Début des années 1970. Dans un village italien, des enfants sont assassinés. Les soupçons se portent sur un simple d'esprit qui, ayant découvert un cadavre, a tenté de faire chanter la famille. Mais il est vite disculpé puisque les meurtres continuent…

Commençons cette chronique par un coup de gueule a posteriori. Le titre français du film, diffusé en France presque six ans après sa sortie italienne, est une aberration totale: il n'y a aucun "exorcisme" dans ce polar campagnard. Tout juste y voit-on une sorcière qui pratique la magie noire mais rien qui rappelle de près ou de loin L'exorciste de Friedkin. L'expression "longue nuit" est toute aussi trompeuse puisque l'une des originalités du film qui nous intéresse aujourd'hui est justement son ambiance diurne. Le titre français La longue nuit de l'exorcisme est donc doublement débile et témoigne d'une époque où les distributeurs étaient prêts à tout pour attirer les spectateurs dans les salles de quartier. A leur décharge, il convient d'admettre que le titre original, "ne torturez pas un caneton" est assez abstrait.

Ceci dit, La longue nuit de l'exorcisme est probablement le chef-d'oeuvre de Lucio Fulci. J'utilise le terme "probablement" car je n'ai pas vu les 60 titres qui compose la filmographie de celui qui est passé à la postérité pour des classiques du "gore" tels que Frayeurs, L'au-delà ou L'enfer des zombies qui ne constituent pas de mon point de vue ses plus belles réussites. Ses incursions dans le giallo, ainsi Le venin de la peur, Perversion Story, L'emmurée vivante et La longue nuit de l'exorcisme me paraissent nettement plus abouties.

La longue nuit de l'exorcisme est un giallo atypique. Certes on retrouve dans les grandes lignes les codes du genre: des assassinats commis par un tueur en série mystérieux, des pistes trop évidentes pour être vraies, un soupçon d'érotisme (grâce ici à la belle Barbara Bouchet) et aussi un dénouement tiré par les cheveux… Mais La longue nuit de l'exorcisme frappe par son cadre atypique: quasiment tout le récit se déroule de jour dans un village des Pouilles écrasé par le soleil alors que même que le giallo est un genre urbain et nocturne.

La longue nuit de l'exorcisme est davantage une satire sociale qu'un giallo classique. Fulci le misanthrope brosse un portrait au vitriol du village. Le cinéaste fustige les superstitions, le refoulement, l'ignorance d'habitants qui font preuve d'un racisme sans limites à l'égard de toutes les personnes qui sont différentes de la majorité: une simplet, une gitane mais aussi la fille délurée d'un industriel milanais. Et l'Eglise catholique n'est pas épargnée par la férocité des auteurs puisqu'elle contribue, de leur point de vue, à écarter la population de la vie "civilisée". Cela ressemble à du Chabrol qui s'attaquerait aux pauvres au lieu de fustiger le bourgeois. D'ailleurs, les analogies avec Le boucher sautent aux yeux.

Données de transcription des mesures

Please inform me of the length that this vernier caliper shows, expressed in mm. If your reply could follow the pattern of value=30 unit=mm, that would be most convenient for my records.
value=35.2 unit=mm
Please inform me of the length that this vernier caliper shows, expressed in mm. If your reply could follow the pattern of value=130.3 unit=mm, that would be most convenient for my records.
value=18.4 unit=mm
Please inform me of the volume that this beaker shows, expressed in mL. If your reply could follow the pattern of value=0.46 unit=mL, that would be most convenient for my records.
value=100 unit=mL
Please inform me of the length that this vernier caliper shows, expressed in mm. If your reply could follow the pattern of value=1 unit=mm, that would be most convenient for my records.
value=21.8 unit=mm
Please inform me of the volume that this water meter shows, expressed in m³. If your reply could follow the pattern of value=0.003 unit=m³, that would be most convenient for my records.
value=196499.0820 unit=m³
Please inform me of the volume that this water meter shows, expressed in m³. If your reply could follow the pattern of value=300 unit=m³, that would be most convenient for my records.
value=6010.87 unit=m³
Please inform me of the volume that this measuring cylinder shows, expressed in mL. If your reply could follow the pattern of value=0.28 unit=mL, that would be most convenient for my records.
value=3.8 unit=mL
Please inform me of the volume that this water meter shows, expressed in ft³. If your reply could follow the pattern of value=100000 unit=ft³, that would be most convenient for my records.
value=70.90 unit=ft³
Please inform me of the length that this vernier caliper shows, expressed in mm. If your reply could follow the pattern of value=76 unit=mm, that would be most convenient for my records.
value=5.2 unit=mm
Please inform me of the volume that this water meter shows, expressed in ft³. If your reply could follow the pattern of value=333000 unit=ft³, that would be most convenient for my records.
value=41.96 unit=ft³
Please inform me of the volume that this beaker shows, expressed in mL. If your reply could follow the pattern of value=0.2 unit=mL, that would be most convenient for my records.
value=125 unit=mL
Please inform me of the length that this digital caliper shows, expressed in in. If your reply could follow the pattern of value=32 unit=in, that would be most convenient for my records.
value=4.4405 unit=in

▶ _Marche à suivre_
Répondez s'il vous plaît aux questions suivantes sur la critique de film ci-dessus :
1. Combien de temps après sa sortie italienne le film a-t-il été diffusé en France ?
2. Dans quelle région se situe le village où se déroule presque tout le récit ?
3. Avec quel film l'auteur trouve-t-il des analogies qui sautent aux yeux ?

▶ _Résultat obtenu_
1. Presque six ans après.
2. Dans les Pouilles.
3. Avec Le boucher.